Background: Predicting hospitalization from nurse triage notes has the potential to augment care. However, there needs to be careful considerations for which models to choose for this goal. Specifically, health systems will have varying degrees of computational infrastructure available and budget constraints.
Objective: To this end, we compared the performance of the deep learning, Bidirectional Encoder Representations from Transformers (BERT)-based model, Bio-Clinical-BERT, with a bag-of-words (BOW) logistic regression (LR) model incorporating term frequency-inverse document frequency (TF-IDF).

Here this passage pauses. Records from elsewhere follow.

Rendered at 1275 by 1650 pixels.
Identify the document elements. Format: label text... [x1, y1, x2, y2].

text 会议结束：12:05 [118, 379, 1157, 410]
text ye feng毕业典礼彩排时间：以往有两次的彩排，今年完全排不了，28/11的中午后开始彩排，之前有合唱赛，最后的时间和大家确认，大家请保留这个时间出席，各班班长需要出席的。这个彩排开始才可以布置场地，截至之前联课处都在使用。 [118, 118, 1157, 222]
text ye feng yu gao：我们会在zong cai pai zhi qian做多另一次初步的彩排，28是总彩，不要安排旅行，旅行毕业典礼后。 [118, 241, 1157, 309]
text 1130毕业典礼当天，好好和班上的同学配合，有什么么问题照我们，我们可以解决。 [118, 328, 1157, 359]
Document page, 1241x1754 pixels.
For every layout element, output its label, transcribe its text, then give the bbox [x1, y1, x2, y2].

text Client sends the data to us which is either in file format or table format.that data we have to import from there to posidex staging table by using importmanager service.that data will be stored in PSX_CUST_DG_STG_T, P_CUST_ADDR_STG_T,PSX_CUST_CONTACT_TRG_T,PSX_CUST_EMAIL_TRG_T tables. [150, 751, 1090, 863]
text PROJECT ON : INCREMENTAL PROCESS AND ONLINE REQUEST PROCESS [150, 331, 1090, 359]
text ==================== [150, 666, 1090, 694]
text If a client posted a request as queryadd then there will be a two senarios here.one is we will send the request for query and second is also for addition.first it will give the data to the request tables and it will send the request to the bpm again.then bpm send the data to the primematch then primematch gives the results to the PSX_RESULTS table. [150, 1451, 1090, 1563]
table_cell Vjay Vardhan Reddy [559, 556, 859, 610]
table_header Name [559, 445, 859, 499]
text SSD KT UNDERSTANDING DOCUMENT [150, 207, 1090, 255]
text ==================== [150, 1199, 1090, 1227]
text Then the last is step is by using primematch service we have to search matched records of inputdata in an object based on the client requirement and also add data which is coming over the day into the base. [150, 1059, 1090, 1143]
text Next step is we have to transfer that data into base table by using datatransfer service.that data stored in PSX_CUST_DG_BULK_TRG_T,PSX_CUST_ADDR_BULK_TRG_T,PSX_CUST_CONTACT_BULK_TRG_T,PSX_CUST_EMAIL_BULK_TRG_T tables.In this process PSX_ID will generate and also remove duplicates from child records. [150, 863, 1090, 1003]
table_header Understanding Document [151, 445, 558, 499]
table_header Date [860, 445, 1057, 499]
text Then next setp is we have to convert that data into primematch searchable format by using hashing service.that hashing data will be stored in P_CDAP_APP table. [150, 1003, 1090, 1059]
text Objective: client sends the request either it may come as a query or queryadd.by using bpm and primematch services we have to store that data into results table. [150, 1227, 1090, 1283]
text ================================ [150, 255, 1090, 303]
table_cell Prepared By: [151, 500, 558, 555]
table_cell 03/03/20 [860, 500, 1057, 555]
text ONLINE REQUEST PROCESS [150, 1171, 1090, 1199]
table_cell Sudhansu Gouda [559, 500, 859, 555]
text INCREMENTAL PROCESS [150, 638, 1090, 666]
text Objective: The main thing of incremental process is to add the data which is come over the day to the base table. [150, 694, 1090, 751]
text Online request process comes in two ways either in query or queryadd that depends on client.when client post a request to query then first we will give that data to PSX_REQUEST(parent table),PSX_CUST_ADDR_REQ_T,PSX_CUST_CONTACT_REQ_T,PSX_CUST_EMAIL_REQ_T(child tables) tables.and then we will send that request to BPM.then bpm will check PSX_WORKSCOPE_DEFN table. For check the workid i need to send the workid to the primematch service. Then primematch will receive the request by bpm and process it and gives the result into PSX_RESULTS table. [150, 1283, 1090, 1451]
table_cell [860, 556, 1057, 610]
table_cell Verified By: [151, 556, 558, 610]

These choices represent different levels of computational requirements.
Methods: A retrospective analysis was conducted using data from 1,391,988 patients who visited emergency departments in the Mount Sinai Health System spanning from 2017 to 2022. The models were trained on 4 hospitals' data and externally validated on a fifth hospital's data.
Results: The Bio-Clinical-BERT model achieved higher areas under the receiver operating characteristic curve (0.82, 0.84, and 0.85) compared to the BOW-LR-TF-IDF model (0.81, 0.83, and 0.84) across training sets of 10,000; 100,000; and ~1,000,000 patients, respectively. Notably, both models proved effective at using triage notes for prediction, despite the modest performance gap.
Conclusions: Our findings suggest that simpler machine learning models such as BOW-LR-TF-IDF could serve adequately in resource-limited settings. Given the potential implications for patient care and hospital resource management, further exploration of alternative models and techniques is warranted to enhance predictive performance in this critical domain.
International registered report identifier (irrid): RR2-10.1101/2023.08.07.23293699.